Shanghai Key Laboratory of Forensic Medicine, Academy of Forensic Science; Key Laboratory of National Ministry of Health for Forensic Sciences, School of Medicine & Forensics, Health Science Center, Xi'an Jiaotong University, Xi'an, China.
Key Laboratory of National Ministry of Health for Forensic Sciences, School of Medicine & Forensics, Health Science Center, Xi'an Jiaotong University, Xi'an, China.
Brief Bioinform. 2022 Mar 10;23(2). doi: 10.1093/bib/bbac046.
The lack of a reliable and easy-to-operate screening pipeline for disease-related noncoding RNA regulatory axis is a problem that needs to be solved urgently. To address this, we designed a hybrid pipeline, disease-related lncRNA-miRNA-mRNA regulatory axis prediction from multiomics (DLRAPom), to identify risk biomarkers and disease-related lncRNA-miRNA-mRNA regulatory axes by adding a novel machine learning model on the basis of conventional analysis and combining experimental validation. The pipeline consists of four parts, including selecting hub biomarkers by conventional bioinformatics analysis, discovering the most essential protein-coding biomarkers by a novel machine learning model, extracting the key lncRNA-miRNA-mRNA axis and validating experimentally. Our study is the first one to propose a new pipeline predicting the interactions between lncRNA and miRNA and mRNA by combining WGCNA and XGBoost. Compared with the methods reported previously, we developed an Optimized XGBoost model to reduce the degree of overfitting in multiomics data, thereby improving the generalization ability of the overall model for the integrated analysis of multiomics data. With applications to gestational diabetes mellitus (GDM), we predicted nine risk protein-coding biomarkers and some potential lncRNA-miRNA-mRNA regulatory axes, which all correlated with GDM. In those regulatory axes, the MALAT1/hsa-miR-144-3p/IRS1 axis was predicted to be the key axis and was identified as being associated with GDM for the first time.

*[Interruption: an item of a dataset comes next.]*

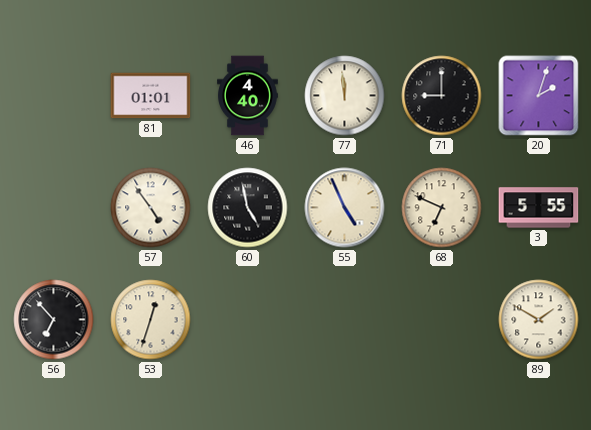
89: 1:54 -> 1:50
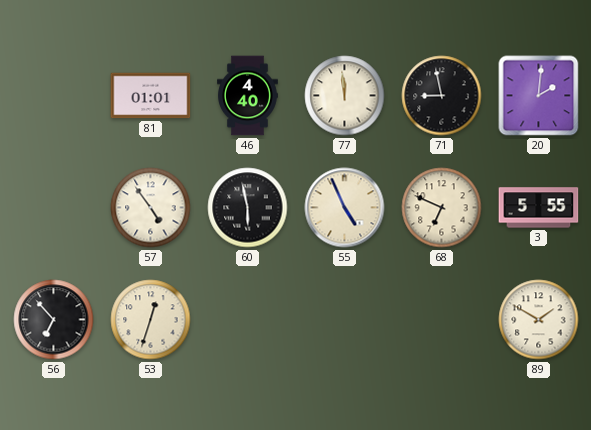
71: 9:00 -> 8:58
20: 2:03 -> 2:01
60: 4:58 -> 5:58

In short, as a flexible pipeline, DLRAPom can contribute to molecular pathogenesis research of diseases, effectively predicting potential disease-related noncoding RNA regulatory networks and providing promising candidates for functional research on disease pathogenesis.
缺乏可靠且易于操作的疾病相关非编码 RNA 调控轴筛选管道是一个亟待解决的问题。针对这一问题,我们设计了一种混合管道,即通过添加新的机器学习模型,在常规分析的基础上,结合实验验证,从多组学中预测疾病相关 lncRNA-miRNA-mRNA 调控轴(DLRAPom),以识别风险生物标志物和疾病相关的 lncRNA-miRNA-mRNA 调控轴。该管道由四个部分组成,包括通过常规生物信息学分析选择枢纽生物标志物、通过新的机器学习模型发现最关键的蛋白质编码生物标志物、提取关键的 lncRNA-miRNA-mRNA 轴并进行实验验证。我们的研究首次提出了一种通过结合 WGCNA 和 XGBoost 预测 lncRNA 和 miRNA 与 mRNA 之间相互作用的新管道。与以前报道的方法相比,我们开发了一种优化的 XGBoost 模型,以减少多组学数据中过拟合的程度,从而提高整体模型对多组学数据综合分析的泛化能力。在应用于妊娠糖尿病(GDM)时,我们预测了九个风险蛋白编码生物标志物和一些潜在的 lncRNA-miRNA-mRNA 调控轴,这些都与 GDM 相关。在这些调控轴中,MALAT1/hsa-miR-144-3p/IRS1 轴被预测为关键轴,并且首次被确定与 GDM 相关。总之,作为一种灵活的管道,DLRAPom 可以为疾病的分子发病机制研究做出贡献,有效预测潜在的疾病相关非编码 RNA 调控网络,并为疾病发病机制的功能研究提供有前途的候选物。